• **EXERCISE 1**:
In the passage on process capability, what is known in advance about the parts when the processes are stable, their spread 6σ exceeds the tolerance field width, and they are not centered (Cpk<Cp)?
• **EXERCISE 2**:
Write a continuation of the passage on process capability, starting after its last sentence.

• **SELECTED EXCERPT**:
◇ ◇ ◇
Next, consider the option (see Figure 6 below) when production processes are in a statistically controlled state, their spread 6σ is greater than the width of the tolerance field (for example, Cp<1.00), and they are perfectly centered (for example, Cpk≈Cp). Then, again, part of the manufactured products will be outside the tolerance range. All produced parts will have to be divided into those that comply with the tolerance zone and those that do not, carrying out 100% control. In this case, it is known in advance that some parts will not meet the tolerance.
Figure 6. Manufacturing processes are in a statistically controlled (stable) state, their spread 6σ is greater than the width of the tolerance field (for example, Cp<1.00), and they are perfectly centered (for example, Cpk≈Cp).
Next, consider the option (see Figure 7 below) when production processes are in a statistically controlled state, their spread 6σ is greater than the width of the tolerance field (for example, Cp<1.00), and they are not centered (Cpk<Cp). Then, even more of the products will be outside the tolerance range. The consequences are obvious. All produced parts will have to be divided into those that comply with the tolerance zone and those that do not, carrying out 100% control. In this case, it is known in advance that more than half of the parts will be inappropriate.
◇ ◇ ◇
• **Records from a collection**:
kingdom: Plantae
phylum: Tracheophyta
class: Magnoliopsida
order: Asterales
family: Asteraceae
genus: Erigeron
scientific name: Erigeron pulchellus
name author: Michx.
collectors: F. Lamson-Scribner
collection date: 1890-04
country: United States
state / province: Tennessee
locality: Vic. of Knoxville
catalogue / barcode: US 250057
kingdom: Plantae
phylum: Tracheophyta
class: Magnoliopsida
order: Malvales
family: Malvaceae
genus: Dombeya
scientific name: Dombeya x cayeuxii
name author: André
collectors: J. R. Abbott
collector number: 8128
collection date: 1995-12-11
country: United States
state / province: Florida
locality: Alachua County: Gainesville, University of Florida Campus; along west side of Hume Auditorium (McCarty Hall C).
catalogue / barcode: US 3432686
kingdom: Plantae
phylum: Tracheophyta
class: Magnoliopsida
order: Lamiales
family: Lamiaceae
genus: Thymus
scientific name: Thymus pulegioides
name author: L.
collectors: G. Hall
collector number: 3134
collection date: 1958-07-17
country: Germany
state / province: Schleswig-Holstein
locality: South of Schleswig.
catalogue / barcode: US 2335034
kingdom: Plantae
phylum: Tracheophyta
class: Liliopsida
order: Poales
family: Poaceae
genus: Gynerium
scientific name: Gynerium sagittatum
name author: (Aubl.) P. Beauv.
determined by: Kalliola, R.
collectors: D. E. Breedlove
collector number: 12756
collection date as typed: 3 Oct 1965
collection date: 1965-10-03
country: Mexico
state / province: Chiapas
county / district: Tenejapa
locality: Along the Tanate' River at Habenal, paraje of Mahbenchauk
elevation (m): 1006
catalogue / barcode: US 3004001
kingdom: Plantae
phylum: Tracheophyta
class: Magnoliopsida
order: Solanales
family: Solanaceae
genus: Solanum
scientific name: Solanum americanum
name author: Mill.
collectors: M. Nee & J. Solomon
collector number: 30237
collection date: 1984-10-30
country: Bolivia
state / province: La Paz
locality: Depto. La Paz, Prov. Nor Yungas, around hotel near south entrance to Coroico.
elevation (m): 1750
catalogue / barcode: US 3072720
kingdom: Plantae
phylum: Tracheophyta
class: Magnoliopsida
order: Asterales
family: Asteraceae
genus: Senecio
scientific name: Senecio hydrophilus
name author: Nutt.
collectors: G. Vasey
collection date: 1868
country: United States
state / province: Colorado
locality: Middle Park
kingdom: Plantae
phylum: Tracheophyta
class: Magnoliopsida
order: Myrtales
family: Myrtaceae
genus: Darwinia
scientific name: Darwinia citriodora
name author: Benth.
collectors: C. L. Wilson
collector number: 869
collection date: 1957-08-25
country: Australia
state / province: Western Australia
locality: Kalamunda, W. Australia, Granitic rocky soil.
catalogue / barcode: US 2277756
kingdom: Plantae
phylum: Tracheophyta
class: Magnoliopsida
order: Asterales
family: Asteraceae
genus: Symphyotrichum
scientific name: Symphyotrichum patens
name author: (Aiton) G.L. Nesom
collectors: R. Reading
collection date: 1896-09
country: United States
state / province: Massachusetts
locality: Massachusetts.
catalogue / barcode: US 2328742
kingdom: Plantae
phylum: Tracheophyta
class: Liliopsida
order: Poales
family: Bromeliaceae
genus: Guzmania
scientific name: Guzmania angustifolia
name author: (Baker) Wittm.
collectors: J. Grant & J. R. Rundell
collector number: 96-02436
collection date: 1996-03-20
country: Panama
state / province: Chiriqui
◇ ◇ ◇
• **RESPONSE BOX 1**:
More than half of the parts will be inappropriate.

• **RESPONSE BOX 2**:
Figure 7. Production processes are in a statistically controlled (stable) state, their spread 6σ is greater than the width of the tolerance field (for example, Cp<1.00), and they are not centered (Cpk<Cp).
Figure 8 below is another option that matches the condition described for Figure 7 above. Again, the consequences are obvious. All produced parts will have to be divided into those that comply with the tolerance zone and those that do not, carrying out 100% control. In this case, it is known in advance that more than half of the parts will be inappropriate.
Figure 8. A special case of the option from Figure 7. Production processes are in a statistically controlled (stable) state, their spread 6σ is greater than the width of the tolerance field (for example, Cp<1.00), and they are not centered (Cpk<Cp).
The figure below shows another option, when real production processes are in a statistically uncontrollable (unpredictable) state. Their spread 6σ unpredictably narrows and then expands, their average also unpredictably changes its position relative to the nominal tolerance field. All produced parts will have to be divided into those that comply with the tolerance zone and those that do not, carrying out 100% control. No one knows in advance how many details will be inconsistent, maybe 100%. No one can predict the behavior of statistically uncontrollable processes. The total total losses of the enterprise from the unpredictability of production processes are maximum! The parts produced by such processes are not uniform.
The digital model may be ideal, but the company's losses as a whole may be maximum.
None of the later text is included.